Ni el Imperio Británico, ni la Unión Soviética, ni los Estados Unidos pudieron doblegar Afganistán, pero si podrá hacerlo China, por la vía directa de “comprar” a los nuevos amos islámicos del país y a adquirir también pronto los territorios (sobre todo mineros) que interesen a Pekín. Algo que ya lleva muchos años haciendo en África, en Latinoamérica y hasta en Estados Unidos, donde empresas estatales chinas se hacen con grandes extensiones de tierras ricas en materias primas minerales y agrícolas.

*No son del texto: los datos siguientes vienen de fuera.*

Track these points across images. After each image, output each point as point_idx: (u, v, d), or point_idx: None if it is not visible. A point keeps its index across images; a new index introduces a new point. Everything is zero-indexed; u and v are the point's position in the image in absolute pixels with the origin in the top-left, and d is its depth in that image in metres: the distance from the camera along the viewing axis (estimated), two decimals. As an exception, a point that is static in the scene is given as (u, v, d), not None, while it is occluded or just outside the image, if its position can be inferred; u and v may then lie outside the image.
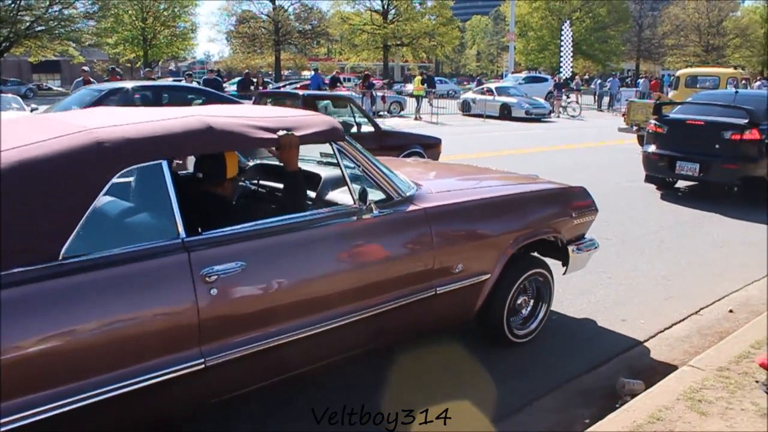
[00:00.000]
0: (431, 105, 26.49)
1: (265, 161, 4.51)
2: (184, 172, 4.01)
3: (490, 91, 27.95)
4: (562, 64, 40.03)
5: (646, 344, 4.57)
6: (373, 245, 3.46)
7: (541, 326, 4.51)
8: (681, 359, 4.21)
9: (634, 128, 16.29)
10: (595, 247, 4.79)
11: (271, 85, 34.77)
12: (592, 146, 17.10)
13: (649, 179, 10.35)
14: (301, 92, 10.51)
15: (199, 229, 2.87)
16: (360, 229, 3.39)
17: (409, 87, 41.80)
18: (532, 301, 4.48)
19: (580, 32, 59.03)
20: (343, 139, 3.47)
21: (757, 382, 3.57)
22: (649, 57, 74.63)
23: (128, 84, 11.26)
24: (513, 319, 4.33)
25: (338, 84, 24.97)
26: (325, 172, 3.96)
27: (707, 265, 6.44)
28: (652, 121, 10.32)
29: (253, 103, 11.44)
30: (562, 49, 39.90)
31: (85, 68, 16.66)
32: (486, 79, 47.56)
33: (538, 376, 4.05)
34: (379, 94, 26.99)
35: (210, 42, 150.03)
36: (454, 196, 3.98)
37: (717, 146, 9.17)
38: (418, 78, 28.19)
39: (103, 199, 2.66)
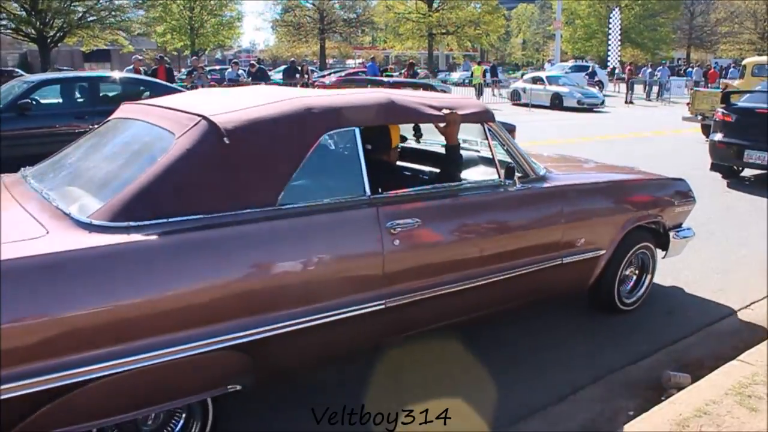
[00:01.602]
0: (494, 95, 26.44)
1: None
2: None
3: (540, 81, 27.56)
4: (609, 53, 39.32)
5: (693, 337, 4.49)
6: (516, 214, 3.93)
7: (646, 294, 4.94)
8: (730, 354, 4.11)
9: (699, 117, 16.03)
10: (693, 235, 5.19)
11: (315, 74, 35.03)
12: (650, 135, 16.88)
13: (715, 168, 10.27)
14: (386, 79, 11.26)
15: (380, 189, 3.30)
16: (506, 199, 3.87)
17: (455, 75, 41.68)
18: (637, 271, 4.93)
19: (629, 20, 57.80)
20: (494, 121, 3.93)
21: None
22: (700, 45, 72.73)
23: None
24: (621, 288, 4.77)
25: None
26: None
27: (762, 257, 6.25)
28: (720, 110, 10.26)
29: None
30: (610, 37, 39.23)
31: (139, 57, 16.96)
32: (524, 69, 46.80)
33: (582, 367, 4.03)
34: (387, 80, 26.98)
35: (256, 30, 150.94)
36: (578, 178, 4.53)
37: None
38: (479, 66, 28.25)
39: (310, 157, 3.10)
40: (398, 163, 4.42)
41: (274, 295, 2.90)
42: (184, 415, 2.92)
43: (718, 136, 10.04)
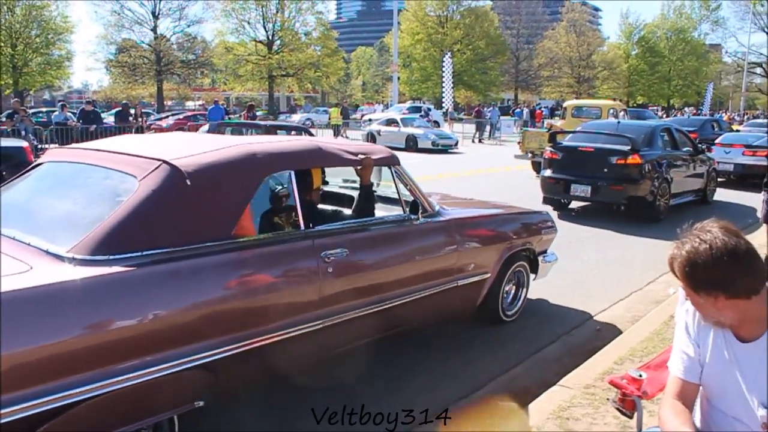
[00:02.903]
0: (345, 136, 26.56)
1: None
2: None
3: (395, 123, 27.36)
4: (444, 95, 41.19)
5: (520, 367, 4.67)
6: (420, 244, 4.47)
7: (522, 307, 5.59)
8: (552, 379, 4.30)
9: (529, 155, 17.17)
10: (555, 260, 5.94)
11: (152, 116, 33.86)
12: (491, 172, 17.69)
13: (546, 201, 11.04)
14: (263, 123, 11.71)
15: (311, 224, 3.76)
16: (412, 231, 4.41)
17: (295, 117, 41.91)
18: (514, 287, 5.59)
19: (461, 63, 61.07)
20: (399, 164, 4.50)
21: (608, 399, 3.74)
22: (526, 87, 78.20)
23: None
24: (504, 303, 5.40)
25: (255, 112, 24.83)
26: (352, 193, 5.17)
27: (579, 285, 6.70)
28: (548, 149, 11.19)
29: (209, 131, 12.37)
30: (444, 79, 41.06)
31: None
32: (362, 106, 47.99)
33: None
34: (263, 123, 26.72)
35: (88, 71, 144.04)
36: (466, 212, 5.18)
37: (605, 170, 10.12)
38: (336, 108, 28.48)
39: (256, 196, 3.52)
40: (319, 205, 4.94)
41: (233, 317, 3.20)
42: None
43: (548, 173, 10.99)
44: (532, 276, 5.68)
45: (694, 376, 2.17)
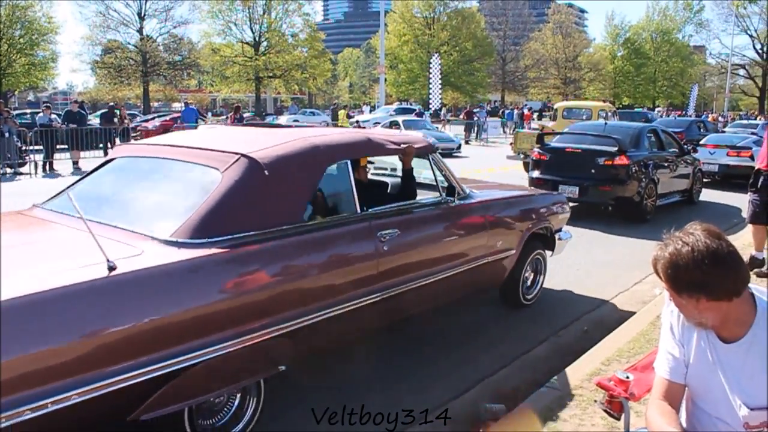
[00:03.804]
0: None
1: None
2: None
3: (396, 125, 26.96)
4: (431, 96, 41.27)
5: (509, 368, 4.66)
6: (457, 223, 4.92)
7: (540, 292, 6.10)
8: (541, 380, 4.30)
9: (522, 156, 17.22)
10: (570, 237, 6.44)
11: (138, 118, 33.64)
12: (485, 173, 17.66)
13: None
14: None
15: (365, 207, 4.17)
16: (449, 212, 4.86)
17: (282, 119, 41.75)
18: (533, 274, 6.06)
19: (448, 65, 61.19)
20: (436, 152, 4.95)
21: (595, 401, 3.76)
22: (513, 89, 78.47)
23: None
24: (524, 287, 5.88)
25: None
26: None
27: (566, 286, 6.72)
28: (536, 150, 11.20)
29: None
30: (431, 81, 41.14)
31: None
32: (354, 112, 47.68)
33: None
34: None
35: (73, 72, 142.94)
36: (493, 195, 5.60)
37: (593, 171, 10.18)
38: (343, 111, 28.47)
39: (320, 184, 3.92)
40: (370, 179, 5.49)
41: (308, 291, 3.61)
42: (239, 396, 3.48)
43: (536, 173, 11.01)
44: (548, 253, 6.18)
45: (680, 376, 2.18)
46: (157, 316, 2.89)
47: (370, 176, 5.73)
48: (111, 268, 2.77)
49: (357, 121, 28.92)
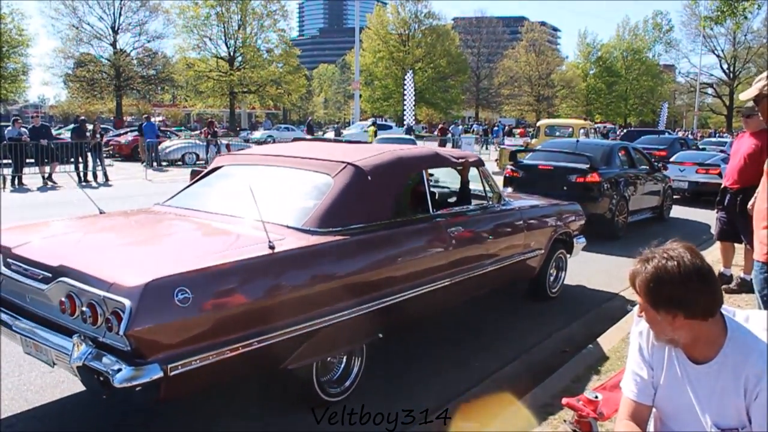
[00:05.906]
0: None
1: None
2: None
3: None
4: (405, 112, 41.43)
5: (480, 386, 4.61)
6: (502, 224, 5.81)
7: (562, 286, 7.00)
8: (511, 398, 4.34)
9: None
10: (584, 242, 7.30)
11: (111, 132, 33.18)
12: None
13: None
14: None
15: (435, 209, 5.08)
16: (496, 215, 5.80)
17: (256, 134, 41.60)
18: (555, 270, 6.93)
19: (423, 82, 61.67)
20: (484, 166, 5.91)
21: (564, 421, 3.76)
22: (487, 105, 79.23)
23: None
24: (550, 281, 6.81)
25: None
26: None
27: (538, 303, 6.69)
28: (509, 167, 11.32)
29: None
30: (405, 97, 41.32)
31: None
32: (325, 129, 47.50)
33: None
34: (224, 141, 26.18)
35: (45, 85, 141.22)
36: (525, 203, 6.54)
37: (565, 188, 10.15)
38: (372, 127, 29.09)
39: (403, 189, 4.87)
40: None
41: (400, 274, 4.41)
42: (345, 358, 4.21)
43: (509, 191, 10.84)
44: (567, 255, 7.05)
45: (647, 398, 2.18)
46: (303, 285, 3.67)
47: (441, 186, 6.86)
48: (272, 248, 3.50)
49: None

¿Qué dirán frente a todo esto los fondos de inversión que alardean de ser ASG? ¿Tendrán acciones chinas siempre que sus emisores sigan correctas políticas ambientales, sociales y de buen gobierno, aunque los reguladores de estas compañías sean una dictadura comunista-capitalista pura y dura? ¿Qué puede hacer el inversor? Tal vez, seguir tapándose la nariz o, mejor, apostar por fondos asiáticos (no exclusivamente chinos), dónde sí puede encontrar rentabilidad en compañías no sometidas a los dictados de Pekín e incluso beneficiadas por el flujo de dinero que huirá de los valores del nuevo imperio –incluso de los tecnológicos– para refugiarse en otros de sus más previsibles y razonables vecinos asiáticos.

Ojo, que también invertíamos en Estados Unidos cuando Washington apoyaba a los guerrilleros del islam enfrentados a los soviéticos. Recuerden la maravillosa película “La guerra de Charlie Wilson” (2007), protagonizada por Tom Hanks y Julia Roberts, que narra los esfuerzos de los legisladores norteamericanos por facilitar armamento moderno a los muyahidines afganos; o incluso una escena de “Rambo III” (1988) en la que el inefable guerrero americano alaba el celo religioso de los luchadores islámicos contra el comunismo ruso… los antecesores de quienes en 2001 derribaron las Torres Gemelas y de quienes ahora se llevan tan estupendamente con los comunistas chinos.

¡Cómo cambia el mundo, verdad! Por eso, mejor diversifique su cartera de fondos y no se case en exclusiva con nadie.